Secondly, I still think that in many cases voluntary effort can give, if not a higher standard of work, then a greater feeling of personal warmth and interest. It starts with an advantage there. Thirdly, I have no hesitation in saying that voluntary effort is essential, if we are going to maintain and restore the moral standards of our people. Only if they engage in voluntary effort are our standards going to be worth anything at all. Therefore I assure my noble friend that I have an intense belief in the voluntary side of this partnership, but I feel that we have to face the problem of this partnership of effort. On the whole, I think that your Lordships believe that this Bill does face the problem realistically and sensibly, and I commend it to your Lordships.
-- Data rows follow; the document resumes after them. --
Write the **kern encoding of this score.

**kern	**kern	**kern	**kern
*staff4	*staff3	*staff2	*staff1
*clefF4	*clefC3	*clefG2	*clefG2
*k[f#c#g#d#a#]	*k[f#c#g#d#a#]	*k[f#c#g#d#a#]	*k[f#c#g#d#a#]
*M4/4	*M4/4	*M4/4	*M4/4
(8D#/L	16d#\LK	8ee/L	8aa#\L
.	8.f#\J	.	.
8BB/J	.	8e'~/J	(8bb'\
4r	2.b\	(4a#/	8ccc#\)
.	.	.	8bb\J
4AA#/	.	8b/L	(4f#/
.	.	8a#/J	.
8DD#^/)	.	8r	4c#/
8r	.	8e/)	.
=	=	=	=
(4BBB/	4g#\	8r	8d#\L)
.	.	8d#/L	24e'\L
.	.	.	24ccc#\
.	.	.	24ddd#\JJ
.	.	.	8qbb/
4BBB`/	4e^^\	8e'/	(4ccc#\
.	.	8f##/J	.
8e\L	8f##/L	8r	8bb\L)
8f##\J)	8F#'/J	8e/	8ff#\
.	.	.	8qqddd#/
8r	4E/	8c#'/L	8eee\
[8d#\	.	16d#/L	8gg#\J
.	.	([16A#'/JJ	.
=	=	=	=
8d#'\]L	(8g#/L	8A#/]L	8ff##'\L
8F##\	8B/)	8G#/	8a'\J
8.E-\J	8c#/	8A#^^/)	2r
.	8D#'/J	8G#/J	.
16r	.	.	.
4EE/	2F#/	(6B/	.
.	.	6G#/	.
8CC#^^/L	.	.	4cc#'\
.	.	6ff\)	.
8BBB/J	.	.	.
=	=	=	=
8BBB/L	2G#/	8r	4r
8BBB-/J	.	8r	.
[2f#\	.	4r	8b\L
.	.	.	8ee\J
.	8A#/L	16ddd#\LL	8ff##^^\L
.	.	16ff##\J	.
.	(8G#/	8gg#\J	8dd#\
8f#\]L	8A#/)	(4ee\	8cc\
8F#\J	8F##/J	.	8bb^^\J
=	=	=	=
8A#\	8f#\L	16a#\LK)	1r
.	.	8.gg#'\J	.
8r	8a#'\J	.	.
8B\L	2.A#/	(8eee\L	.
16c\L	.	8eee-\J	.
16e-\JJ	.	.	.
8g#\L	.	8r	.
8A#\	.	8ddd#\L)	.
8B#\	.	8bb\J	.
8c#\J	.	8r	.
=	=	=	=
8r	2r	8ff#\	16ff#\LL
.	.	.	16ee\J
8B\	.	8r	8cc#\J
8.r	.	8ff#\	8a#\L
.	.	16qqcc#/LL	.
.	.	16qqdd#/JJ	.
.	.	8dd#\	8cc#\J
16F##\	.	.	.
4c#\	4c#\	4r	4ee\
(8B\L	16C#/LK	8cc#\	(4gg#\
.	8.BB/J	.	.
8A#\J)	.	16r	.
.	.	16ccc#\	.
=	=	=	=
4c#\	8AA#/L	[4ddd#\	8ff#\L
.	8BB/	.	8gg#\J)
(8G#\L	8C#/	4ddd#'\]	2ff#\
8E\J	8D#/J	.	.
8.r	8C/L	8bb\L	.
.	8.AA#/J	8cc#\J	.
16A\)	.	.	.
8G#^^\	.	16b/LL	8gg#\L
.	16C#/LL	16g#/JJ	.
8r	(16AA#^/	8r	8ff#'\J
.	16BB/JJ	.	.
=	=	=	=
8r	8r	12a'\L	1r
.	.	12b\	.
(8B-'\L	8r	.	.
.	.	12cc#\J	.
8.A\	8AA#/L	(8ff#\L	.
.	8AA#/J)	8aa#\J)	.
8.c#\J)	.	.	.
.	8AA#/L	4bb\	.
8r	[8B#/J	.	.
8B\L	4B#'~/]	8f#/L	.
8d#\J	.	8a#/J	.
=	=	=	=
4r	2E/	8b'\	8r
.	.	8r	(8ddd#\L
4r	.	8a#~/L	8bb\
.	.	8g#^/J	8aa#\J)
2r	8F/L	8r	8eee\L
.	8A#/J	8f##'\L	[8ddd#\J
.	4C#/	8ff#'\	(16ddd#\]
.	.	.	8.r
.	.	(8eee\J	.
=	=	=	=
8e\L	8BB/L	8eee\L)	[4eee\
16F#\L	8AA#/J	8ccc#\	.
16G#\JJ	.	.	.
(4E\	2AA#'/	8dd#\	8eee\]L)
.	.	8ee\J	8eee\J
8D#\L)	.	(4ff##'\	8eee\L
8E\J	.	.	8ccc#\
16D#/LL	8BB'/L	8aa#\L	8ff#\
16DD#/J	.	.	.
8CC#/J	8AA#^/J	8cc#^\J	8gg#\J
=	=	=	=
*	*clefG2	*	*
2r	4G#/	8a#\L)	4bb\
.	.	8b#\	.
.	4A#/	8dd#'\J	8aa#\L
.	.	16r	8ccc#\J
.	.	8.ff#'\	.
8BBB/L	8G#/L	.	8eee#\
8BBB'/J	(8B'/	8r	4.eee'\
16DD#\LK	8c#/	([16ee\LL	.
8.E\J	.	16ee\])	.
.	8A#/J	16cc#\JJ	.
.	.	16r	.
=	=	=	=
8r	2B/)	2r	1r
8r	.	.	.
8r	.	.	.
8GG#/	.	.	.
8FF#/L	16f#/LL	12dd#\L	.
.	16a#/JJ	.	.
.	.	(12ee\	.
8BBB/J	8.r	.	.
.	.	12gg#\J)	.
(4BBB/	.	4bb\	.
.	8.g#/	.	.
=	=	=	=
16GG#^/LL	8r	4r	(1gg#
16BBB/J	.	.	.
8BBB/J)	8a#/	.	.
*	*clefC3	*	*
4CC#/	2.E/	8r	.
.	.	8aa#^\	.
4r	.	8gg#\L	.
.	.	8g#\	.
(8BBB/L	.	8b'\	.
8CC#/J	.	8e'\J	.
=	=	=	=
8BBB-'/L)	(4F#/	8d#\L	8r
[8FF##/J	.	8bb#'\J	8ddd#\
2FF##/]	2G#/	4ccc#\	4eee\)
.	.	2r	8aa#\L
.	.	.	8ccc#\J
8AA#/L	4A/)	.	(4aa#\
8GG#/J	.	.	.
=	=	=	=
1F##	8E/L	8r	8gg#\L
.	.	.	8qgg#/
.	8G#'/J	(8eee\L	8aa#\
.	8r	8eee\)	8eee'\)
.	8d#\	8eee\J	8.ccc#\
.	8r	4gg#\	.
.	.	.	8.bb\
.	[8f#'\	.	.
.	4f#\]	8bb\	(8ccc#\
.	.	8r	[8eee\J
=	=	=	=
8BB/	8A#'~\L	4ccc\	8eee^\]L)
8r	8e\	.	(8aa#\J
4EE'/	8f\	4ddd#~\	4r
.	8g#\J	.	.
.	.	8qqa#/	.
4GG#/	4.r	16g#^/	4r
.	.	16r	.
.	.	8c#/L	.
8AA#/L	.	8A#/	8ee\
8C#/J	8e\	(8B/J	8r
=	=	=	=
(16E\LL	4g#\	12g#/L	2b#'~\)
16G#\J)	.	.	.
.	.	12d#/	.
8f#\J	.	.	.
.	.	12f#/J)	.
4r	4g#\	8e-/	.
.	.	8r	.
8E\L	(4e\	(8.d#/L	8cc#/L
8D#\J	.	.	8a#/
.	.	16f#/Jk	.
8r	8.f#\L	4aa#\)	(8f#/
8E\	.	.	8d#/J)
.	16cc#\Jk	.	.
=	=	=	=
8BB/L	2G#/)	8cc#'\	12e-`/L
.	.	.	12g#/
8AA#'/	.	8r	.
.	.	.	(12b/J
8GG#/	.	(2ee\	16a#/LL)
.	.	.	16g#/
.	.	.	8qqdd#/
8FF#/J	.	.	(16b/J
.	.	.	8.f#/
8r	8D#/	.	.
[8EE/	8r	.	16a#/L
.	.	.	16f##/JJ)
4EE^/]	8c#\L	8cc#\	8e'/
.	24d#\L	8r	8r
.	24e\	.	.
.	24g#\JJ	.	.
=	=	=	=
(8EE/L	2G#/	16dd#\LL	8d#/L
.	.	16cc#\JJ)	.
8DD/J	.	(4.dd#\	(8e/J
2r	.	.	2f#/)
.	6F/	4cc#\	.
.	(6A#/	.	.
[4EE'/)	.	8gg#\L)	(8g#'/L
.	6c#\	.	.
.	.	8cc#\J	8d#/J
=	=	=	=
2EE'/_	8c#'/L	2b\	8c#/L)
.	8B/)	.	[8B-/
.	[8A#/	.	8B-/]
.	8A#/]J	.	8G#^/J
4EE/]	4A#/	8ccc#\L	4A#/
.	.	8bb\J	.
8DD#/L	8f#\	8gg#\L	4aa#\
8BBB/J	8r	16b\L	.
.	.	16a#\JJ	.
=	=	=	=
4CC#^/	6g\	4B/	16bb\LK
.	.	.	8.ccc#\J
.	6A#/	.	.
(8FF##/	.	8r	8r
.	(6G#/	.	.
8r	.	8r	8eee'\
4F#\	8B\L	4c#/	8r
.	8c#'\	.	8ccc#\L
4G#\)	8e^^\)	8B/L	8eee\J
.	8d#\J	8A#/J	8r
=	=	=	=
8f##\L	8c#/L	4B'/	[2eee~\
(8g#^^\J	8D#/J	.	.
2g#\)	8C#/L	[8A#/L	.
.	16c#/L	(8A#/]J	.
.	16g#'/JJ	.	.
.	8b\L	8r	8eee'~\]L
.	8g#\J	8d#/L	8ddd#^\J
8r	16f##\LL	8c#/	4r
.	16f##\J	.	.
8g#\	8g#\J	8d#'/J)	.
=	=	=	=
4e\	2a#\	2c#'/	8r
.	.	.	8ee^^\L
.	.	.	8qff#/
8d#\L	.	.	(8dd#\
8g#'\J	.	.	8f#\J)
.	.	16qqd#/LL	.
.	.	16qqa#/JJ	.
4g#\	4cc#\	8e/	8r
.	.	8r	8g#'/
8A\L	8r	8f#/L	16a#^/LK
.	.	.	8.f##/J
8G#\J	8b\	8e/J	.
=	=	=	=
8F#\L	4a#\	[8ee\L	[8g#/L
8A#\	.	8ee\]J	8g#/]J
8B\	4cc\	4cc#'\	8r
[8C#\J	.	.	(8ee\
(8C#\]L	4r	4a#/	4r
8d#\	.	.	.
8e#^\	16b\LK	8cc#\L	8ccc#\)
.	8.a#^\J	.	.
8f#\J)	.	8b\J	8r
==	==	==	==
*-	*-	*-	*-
My Lords, before the noble and learned Viscount finishes, perhaps he will ease my uneasiness and tell me whether blind charities will have to re-register in different form, and whether public company charities will have to re-register in different form, or whether the present registration is sufficient.
§ THE LORD CHANCELLOR
My Lords, I am sorry that I have not been able to get specific instructions on that point. It seems to me that it would be unusual if blind charities had to reregister and I do not see why a charity, so long as it is charitable, cannot be run as a company. I cannot see how the 652 Bill makes any difference. I have been chairman of a charitable educational company and I cannot see anything in the Bill which will alter that. But again, perhaps my noble friend will allow me the escape clause, in case I have not quite appreciated his point. I will write to him as soon as I can.
§ On Question, Bill read 2a, and committed to a Committee of the Whole House.